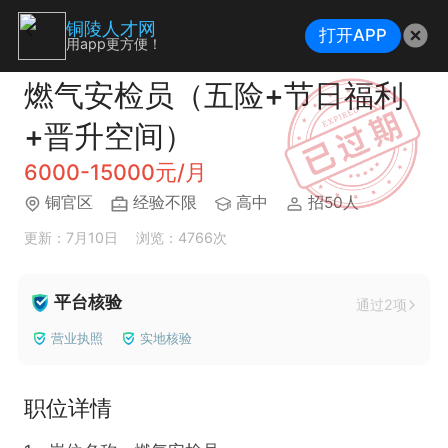
铜陵人才网
打开APP
用app更方便！
燃气安检员（五险+节日福利
+晋升空间）
6000-15000元/月
铜官区
经验不限
高中
招50人
更新：7月10日
浏览：4766次
平台核验
通过2项
营业执照
实地核验
职位详情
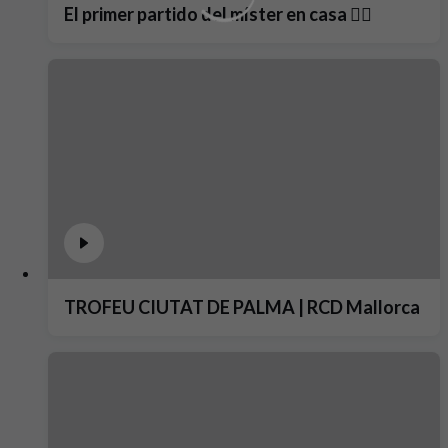
El primer partido del míster en casa ❤️‍🔥
TROFEU CIUTAT DE PALMA | RCD Mallorca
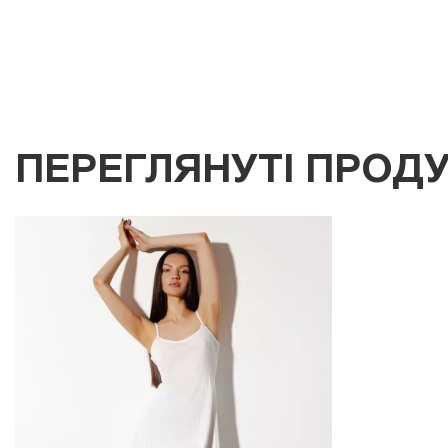
ПЕРЕГЛЯНУТІ ПРОД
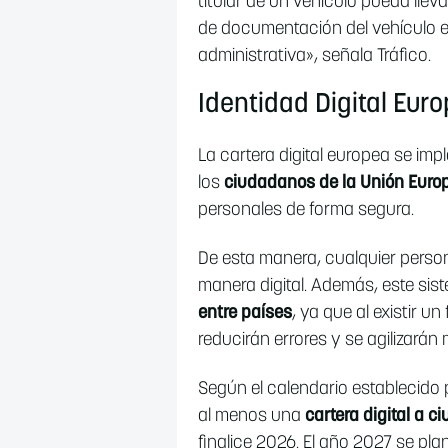
titular de un vehículo pueda lle
de documentación del vehículo e
administrativa», señala Tráfico.
Identidad Digital Eur
La cartera digital europea se im
los
ciudadanos de la Unión Euro
personales de forma segura.
De esta manera, cualquier persona
manera digital. Además, este sist
entre países
, ya que al existir 
reducirán errores y se agilizará
Según el calendario establecido 
al menos una
cartera digital a 
finalice 2026. El año 2027 se p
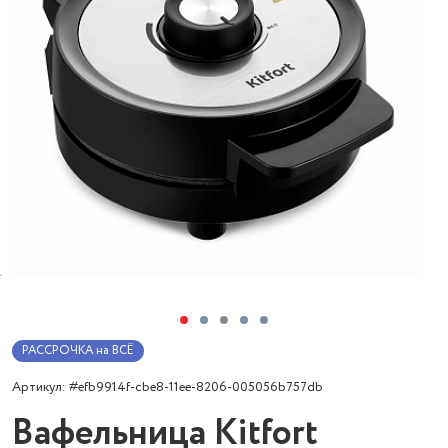
РАССРОЧКА на ВСЁ
Артикул: #efb9914f-cbe8-11ee-8206-005056b757db
Вафельница Kitfort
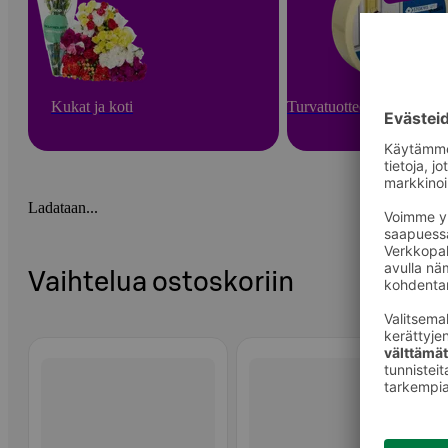
Kukat ja koti
Turvatuotteet ja arjen apu
Ladataan...
Vaihtelua ostoskoriin
Ohita listaus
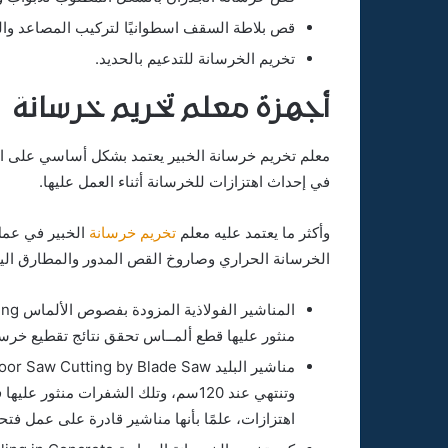
قص بلاطة السقف اسطوانيًا لتركيب المصاعد وال
تخريم الخرسانة للتدعيم بالحديد.
أجهزة
معلم تخريم خرسانة
معلم تخريم خرسانة الخبير يعتمد بشكل أساسي على اوال
في إحداث اهتزازات للخرسانة أثناء العمل عليها.
وأكثر ما يعتمد عليه معلم
تخريم خرسانة
الخبير في عمل 
الخرسانة الحراري وصاروخ القص المدور والمطارق اليدوي
منثور عليها قطع ألمــاس تحقق نتائج تقطيع خرس
وتنتهي عند 120سم، وتلك الشفرات منث
اهتزازات، علمًا بأنها مناشير قادرة على عمل فتحــات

TASK OBJECTIVE: The whole listing should be printed again exactly as written, images excluded.

EXPECTED OUTPUT:
铜陵人才网
打开APP
用app更方便！
燃气安检员（五险+节日福利
+晋升空间）
6000-15000元/月
铜官区
经验不限
高中
招50人
更新：7月10日
浏览：4766次
平台核验
通过2项
营业执照
实地核验
职位详情
El primer partido del míster en casa ❤️‍🔥
TROFEU CIUTAT DE PALMA | RCD Mallorca
ПЕРЕГЛЯНУТІ ПРОД
titular de un vehículo pueda lle
de documentación del vehículo e
administrativa», señala Tráfico.
Identidad Digital Eur
La cartera digital europea se im
los
ciudadanos de la Unión Euro
personales de forma segura.
De esta manera, cualquier persona
manera digital. Además, este sist
entre países
, ya que al existir 
reducirán errores y se agilizará
Según el calendario establecido 
al menos una
cartera digital a 
finalice 2026. El año 2027 se p
РАССРОЧКА на ВСЁ
Артикул: #efb9914f-cbe8-11ee-8206-005056b757db
Вафельница Kitfort
Kukat ja koti
Turvatuotteet ja arjen apu
Ladataan...
Vaihtelua ostoskoriin
Ohita listaus
قص بلاطة السقف اسطوانيًا لتركيب المصاعد وال
تخريم الخرسانة للتدعيم بالحديد.
أجهزة
معلم تخريم خرسانة
معلم تخريم خرسانة الخبير يعتمد بشكل أساسي على اوال
في إحداث اهتزازات للخرسانة أثناء العمل عليها.
وأكثر ما يعتمد عليه معلم
تخريم خرسانة
الخبير في عمل 
الخرسانة الحراري وصاروخ القص المدور والمطارق اليدوي
منثور عليها قطع ألمــاس تحقق نتائج تقطيع خرس
وتنتهي عند 120سم، وتلك الشفرات منث
اهتزازات، علمًا بأنها مناشير قادرة على عمل فتحــات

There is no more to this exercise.